Problem description: Go through the lines below and copy each one that holds the string "KiCad".
====== Data to use
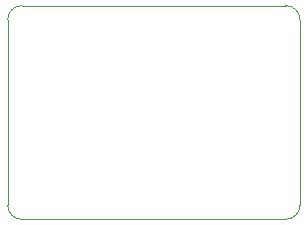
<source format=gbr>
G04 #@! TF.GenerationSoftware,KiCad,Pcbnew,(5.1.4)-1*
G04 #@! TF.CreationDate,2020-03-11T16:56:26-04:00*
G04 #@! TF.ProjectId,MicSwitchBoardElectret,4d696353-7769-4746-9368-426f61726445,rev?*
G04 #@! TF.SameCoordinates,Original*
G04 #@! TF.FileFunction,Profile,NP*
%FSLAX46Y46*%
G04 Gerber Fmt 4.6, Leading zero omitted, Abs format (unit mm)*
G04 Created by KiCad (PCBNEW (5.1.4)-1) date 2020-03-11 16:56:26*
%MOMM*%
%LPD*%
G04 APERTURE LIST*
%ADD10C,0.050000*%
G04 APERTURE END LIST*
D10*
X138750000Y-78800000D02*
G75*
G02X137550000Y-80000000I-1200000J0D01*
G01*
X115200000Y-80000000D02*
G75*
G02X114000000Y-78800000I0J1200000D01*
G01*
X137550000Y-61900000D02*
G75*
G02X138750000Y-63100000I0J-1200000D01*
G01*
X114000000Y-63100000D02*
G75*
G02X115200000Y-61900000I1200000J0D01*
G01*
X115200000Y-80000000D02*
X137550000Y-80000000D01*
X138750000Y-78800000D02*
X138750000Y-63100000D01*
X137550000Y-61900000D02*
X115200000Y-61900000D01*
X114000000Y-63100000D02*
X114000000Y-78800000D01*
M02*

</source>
============
====== Data to use
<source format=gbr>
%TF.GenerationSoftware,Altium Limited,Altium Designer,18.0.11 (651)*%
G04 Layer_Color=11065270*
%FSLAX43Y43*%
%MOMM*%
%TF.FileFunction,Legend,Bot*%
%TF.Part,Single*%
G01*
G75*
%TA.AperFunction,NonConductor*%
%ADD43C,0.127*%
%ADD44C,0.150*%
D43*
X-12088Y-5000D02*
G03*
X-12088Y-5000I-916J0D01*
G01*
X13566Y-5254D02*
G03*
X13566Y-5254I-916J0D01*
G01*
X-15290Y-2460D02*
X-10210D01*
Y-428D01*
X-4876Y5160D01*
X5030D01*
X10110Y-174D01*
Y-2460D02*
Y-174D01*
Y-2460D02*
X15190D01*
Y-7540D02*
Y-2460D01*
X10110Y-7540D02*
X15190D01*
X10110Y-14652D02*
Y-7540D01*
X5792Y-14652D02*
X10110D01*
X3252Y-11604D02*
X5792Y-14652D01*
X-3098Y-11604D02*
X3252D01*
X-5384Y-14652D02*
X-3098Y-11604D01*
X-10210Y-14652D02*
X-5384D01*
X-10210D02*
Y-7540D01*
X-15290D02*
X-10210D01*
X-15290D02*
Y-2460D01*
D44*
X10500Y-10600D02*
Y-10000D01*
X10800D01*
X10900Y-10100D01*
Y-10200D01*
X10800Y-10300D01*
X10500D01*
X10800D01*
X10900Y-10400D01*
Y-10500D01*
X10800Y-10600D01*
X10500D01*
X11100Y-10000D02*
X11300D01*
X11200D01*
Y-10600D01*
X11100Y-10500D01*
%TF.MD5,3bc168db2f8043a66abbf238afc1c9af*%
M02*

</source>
============
Exercise solution:
G04 #@! TF.GenerationSoftware,KiCad,Pcbnew,(5.1.4)-1*
G04 Created by KiCad (PCBNEW (5.1.4)-1) date 2020-03-11 16:56:26*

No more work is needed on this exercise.